Ma prof de conduite était une femme sans humour qui portait des verres à coca et un pantalon couleur jambon. Appelons-la Mme Chew. Que la limite de vitesse soit de 60, 40 ou 15, l'objectif, a expliqué Mme Chew, était de toujours maintenir une vitesse inférieure de 12 milles à celle affichée. Juste pour être sûr. Dans son zèle à souligner ce point, d'autres aspects du fonctionnement du véhicule ont été omis. Comme le stationnement en parallèle. J'ai échoué trois fois à l'éducation du conducteur, mais cela n'avait pas d'importance, car c'est là que j'ai rencontré Tom.
Était-ce parce que cette petite pièce était pleine de courants d'air que je gardais souvent ma veste ? Ou était-ce parce que, à un certain niveau, je savais que la vue de moi franchissant la porte enveloppée de faux cuir et d'un blizzard de fermetures éclair obscurcirait la réalité de la fille russe potelée à l'intérieur ? Quoi qu'il en soit, sous la lumière vacillante des films sur la sécurité des voitures anciennes, alors que des corps écorchés et ensanglantés filaient dans les airs au ralenti, la romance s'est déroulée.
Tom avait 16 ans.

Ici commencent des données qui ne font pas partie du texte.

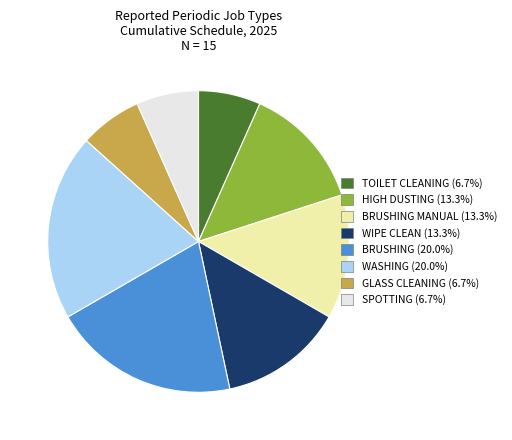

Does any single category account for the majority?

No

Non seulement son visage et sa coiffe sombre et coiffée appartenaient à une pièce de monnaie romaine, mais il était aussi super intelligent. (Il finirait par aller à Harvard.) Tom était tellement hors de ma ligue, nous aurions aussi bien pu être une espèce différente - lion contre gerbille - mais j'avais un facteur extrêmement important en ma faveur : Tom a assisté à un tout- école de garçons. Entre la pratique de la lutte universitaire, le maintien de son droit latin A et l'apprentissage du bâton de conduite, il n'a pas eu le temps d'aller aux concerts d'Aerosmith ou aux matchs des Celtics ou à d'autres points chauds pour rechercher des filles chaudes. Et c'est ainsi que nous avons fini par nous promener dans le centre commercial Copley Square un week-end, en nous tenant la main. Moi dans ma veste, sa fausse surface noire commençant à se fissurer par endroits, menaçant de se décoller en plaques de mica. Lui dans ses vêtements impeccablement preppy, comme un figurant d'un film de John Hughes. Je l'ai laissé imaginer que j'étais plus sombre et plus dangereuse que je ne l'étais, et dans mon esprit je suis devenue cette fille, euh, femme. Sur le plan vestimentaire et personnel, nous n'avions aucun sens ensemble, mais c'est comme ça qu'étaient les banlieues avant Internet : une bande de gamins confus qui prétendent être des adolescents dans les films. Et je cherchais désespérément… moi-même.
Cela s'est terminé deux mois plus tard, peu de temps après une soirée de tempête où j'ai refusé de jouer au jeu à boire Quarters. Nous étions dans la maison d'été vide et hors saison des parents de son ami. Il faisait face à l'océan sur des échasses et tremblait lorsque le vent soufflait. Ses amis étaient bruyants et ivres et m'étaient étrangers. Ils ne faisaient pas seulement semblant d'être expérimentés ; elles ou ils étaient expérimenté. En buvant. Avec le sexe. Et Tom semblait soudainement beaucoup plus comme eux que comme moi. Ma veste, jetée sur le dossier d'un canapé qui sentait le chien, n'était d'aucune aide dans leur monde.
Après cela, la veste est entrée dans mon placard, où elle est restée pendant 10 ans. C'était l'une de ces choses qui sont devenues démodées après que Kurt Cobain ait écrasé le mastodonte du rock des années 80 comme une canette vide de Tab. Le faux punk était sorti, la flanelle était dedans, et soudain la veste était quelque chose que je ne pouvais porter que pour Halloween. Je l'ai gardé pour ne pas me souvenir de Tom, ni des années 80, ni même de Sinéad. Je l'ai conservé en souvenir de la jeune femme maussade que j'avais essayée pour la taille un l'hiver dernier. Preuve basée sur Pleather que la transformation est toujours possible.
Cet article a été initialement publié dans le numéro d'octobre 2015 de ELLE , en kiosque maintenant.